And so above it on my balanced symbol equation, I'm going to put a little tick because that's the one I have information for.
The unknown substance then, is that mass that you are trying to calculate.
And for this, it's the mass of the magnesium oxide.
So above this formula, I'm going to put a question mark because that was what the question was about.
Now the other substances within this balanced symbol equation I don't need any information about.
There's no processing involved with it, so I'm going to cross it out.
So the following steps after this then do not involve any of the reactants or products that are not a known or unknown substance, okay? So now that you have those, the next thing we need to do is we are going to create a calculation grid below the known and unknown substances.
And that's gonna include four essential pieces of information.
That's gonna be the mass in grammes, their relative mass.
So that could be the relative atomic mass or the relative formula mass, depending on the substance, the number of moles, and then the ratio.
So the grid for this particular balanced equation is gonna look something a little bit like this: Now once you have that calculation grid completed, we are going to follow through with our processing in a U formation.
You are always going to divide down the known column of information, and then we're going to multiply up the unknown column of information.
Now, it doesn't always happen that your known is a reactant and your unknown is the product.
So sometimes those arrows might be reversed, but it's always down the known and up the unknown.
This type of processing though, this kind of shortcut to remember the mass if you can't remember, only works if you create your calculation grid in the following order: So the mass in grammes, then your relative masses, then the moles, and finally the ratio.
And hopefully that will all become clear as we go through these next steps.
But this is a quick and easy shortcut that you can use to remember the mass if you're not quite sure on the day of how to carry this out.
Now that we've identified our known and unknown substances and created our calculation grid below them, we need to populate that calculation grid with as much information as we can before we start the calculations.
So the first thing we can do is the easiest.
We're simply gonna copy the mass of our known substance from the question into our grid.
The next thing you need to do then is to find the relative masses for both the known and unknown.
And for this you're going to use the periodic table.
So in my particular question here, the magnesium then is going to be 24.
3, its relative atomic mass 'cause it's just the element.
For my magnesium oxide though, because it's a formula unit, I need to add the relative masses for the magnesium and oxygen together.
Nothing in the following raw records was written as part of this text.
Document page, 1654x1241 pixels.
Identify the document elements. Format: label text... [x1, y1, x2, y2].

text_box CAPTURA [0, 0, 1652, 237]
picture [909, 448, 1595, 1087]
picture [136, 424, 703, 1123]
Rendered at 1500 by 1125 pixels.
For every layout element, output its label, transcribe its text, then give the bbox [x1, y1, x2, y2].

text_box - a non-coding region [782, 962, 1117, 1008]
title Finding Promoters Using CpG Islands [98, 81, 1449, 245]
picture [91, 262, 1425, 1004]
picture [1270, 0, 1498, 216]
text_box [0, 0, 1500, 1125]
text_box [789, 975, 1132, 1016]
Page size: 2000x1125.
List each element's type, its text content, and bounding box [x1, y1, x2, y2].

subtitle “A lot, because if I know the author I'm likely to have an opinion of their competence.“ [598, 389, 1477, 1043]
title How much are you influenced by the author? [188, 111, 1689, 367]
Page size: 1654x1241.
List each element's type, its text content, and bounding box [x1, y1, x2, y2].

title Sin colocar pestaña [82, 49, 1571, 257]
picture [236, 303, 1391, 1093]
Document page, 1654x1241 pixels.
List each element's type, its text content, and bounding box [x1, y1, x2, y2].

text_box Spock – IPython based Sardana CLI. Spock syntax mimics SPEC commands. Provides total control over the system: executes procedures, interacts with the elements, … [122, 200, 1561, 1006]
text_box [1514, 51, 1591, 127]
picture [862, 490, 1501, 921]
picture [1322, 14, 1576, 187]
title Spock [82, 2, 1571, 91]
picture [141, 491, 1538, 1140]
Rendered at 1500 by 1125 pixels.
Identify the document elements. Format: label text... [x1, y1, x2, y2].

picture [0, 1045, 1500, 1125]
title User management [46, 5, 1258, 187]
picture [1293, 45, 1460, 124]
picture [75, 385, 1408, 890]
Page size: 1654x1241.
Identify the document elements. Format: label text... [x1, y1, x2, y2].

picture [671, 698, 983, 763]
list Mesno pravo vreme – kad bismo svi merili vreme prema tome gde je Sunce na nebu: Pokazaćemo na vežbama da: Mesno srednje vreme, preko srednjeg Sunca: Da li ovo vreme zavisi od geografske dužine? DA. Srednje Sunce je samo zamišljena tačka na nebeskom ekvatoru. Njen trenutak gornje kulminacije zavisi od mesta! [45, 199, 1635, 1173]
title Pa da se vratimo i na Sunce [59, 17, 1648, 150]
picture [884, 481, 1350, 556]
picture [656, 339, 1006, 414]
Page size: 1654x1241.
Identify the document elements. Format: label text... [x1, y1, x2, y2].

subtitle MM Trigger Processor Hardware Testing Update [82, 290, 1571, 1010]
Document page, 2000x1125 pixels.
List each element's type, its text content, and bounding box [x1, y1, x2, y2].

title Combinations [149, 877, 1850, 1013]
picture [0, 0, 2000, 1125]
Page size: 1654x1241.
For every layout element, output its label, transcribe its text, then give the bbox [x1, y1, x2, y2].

And that gives me a final answer then for its relative mass as 40.
3.
Finally, then I'm going to include the stoichiometry, that molar ratio from my balanced symbol equation into my grid.
And for this, you simply copy those coefficients into the ratio boxes for each substance.
Now once your grid has been populated with as much information as it can be, if you look at the known and unknown columns, you'll see that the known column has more information in it.
So that's a really quick and easy check to make sure that you have filled your column in correctly.
Okay, once you've done that, you're going to start with the known column.
You have more information there, so it's gonna be easier to calculate.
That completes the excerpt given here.